I forgot to mention, if you are really serious about this, you might also want to invest in a heart rate monitor because the ones on the machine aren't always so accurate, especially with ellypticals.


----------



## X4biddenxLustX (Feb 16, 2009)

Quote:

   Originally Posted by *Simply Elegant* 

 
_Yeah the weather can really ruin a good workout.

I forgot to mention, if you are really serious about this, you might also want to invest in a heart rate monitor because the ones on the machine aren't always so accurate, especially with ellypticals._

 
Yeah those monitors for heart rate, calories burnt, etc are pretty unaccurate. Those things are based on a lot of factors that the work out machine just can't get right, its more of an estimate.

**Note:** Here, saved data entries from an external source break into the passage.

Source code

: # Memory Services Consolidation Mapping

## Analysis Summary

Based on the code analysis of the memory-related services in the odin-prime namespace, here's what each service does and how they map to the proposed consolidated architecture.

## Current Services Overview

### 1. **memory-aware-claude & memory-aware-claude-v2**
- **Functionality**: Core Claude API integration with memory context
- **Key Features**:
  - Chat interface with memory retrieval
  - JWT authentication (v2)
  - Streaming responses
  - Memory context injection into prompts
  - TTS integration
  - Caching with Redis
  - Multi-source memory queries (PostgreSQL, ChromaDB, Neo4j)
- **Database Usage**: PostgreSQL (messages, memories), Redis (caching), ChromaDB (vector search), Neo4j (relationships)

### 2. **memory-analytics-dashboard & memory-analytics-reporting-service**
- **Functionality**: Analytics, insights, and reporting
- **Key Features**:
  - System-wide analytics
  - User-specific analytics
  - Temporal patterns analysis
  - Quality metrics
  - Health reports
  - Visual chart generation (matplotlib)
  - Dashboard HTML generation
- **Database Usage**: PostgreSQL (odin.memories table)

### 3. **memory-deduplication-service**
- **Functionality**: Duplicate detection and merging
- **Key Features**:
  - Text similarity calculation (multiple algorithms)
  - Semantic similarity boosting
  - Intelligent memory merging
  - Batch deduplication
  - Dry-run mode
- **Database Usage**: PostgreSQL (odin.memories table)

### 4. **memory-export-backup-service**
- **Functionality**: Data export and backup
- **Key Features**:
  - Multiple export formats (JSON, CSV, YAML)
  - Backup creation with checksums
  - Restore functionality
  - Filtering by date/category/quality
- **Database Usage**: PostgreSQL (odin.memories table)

Like whenever I go on my stationary bike for an hour it says I have burned 300 calories but in reality I probably only burned half those calories. 
	

	
	
		
		

		
		
	


	




 It's lies I tell ya!


----------



## fingie (Feb 18, 2009)

Im no help as I paid well over $600 for mine too, but I prefer an elliptical 100000%.  I have fluid in my knees and treadmills make my knees swell every.single.time.  Whereas the elliptical is much easier on my knees and I rarely ever get knee pain unless I really tried to push myself to an unreasonable level, haha.


----------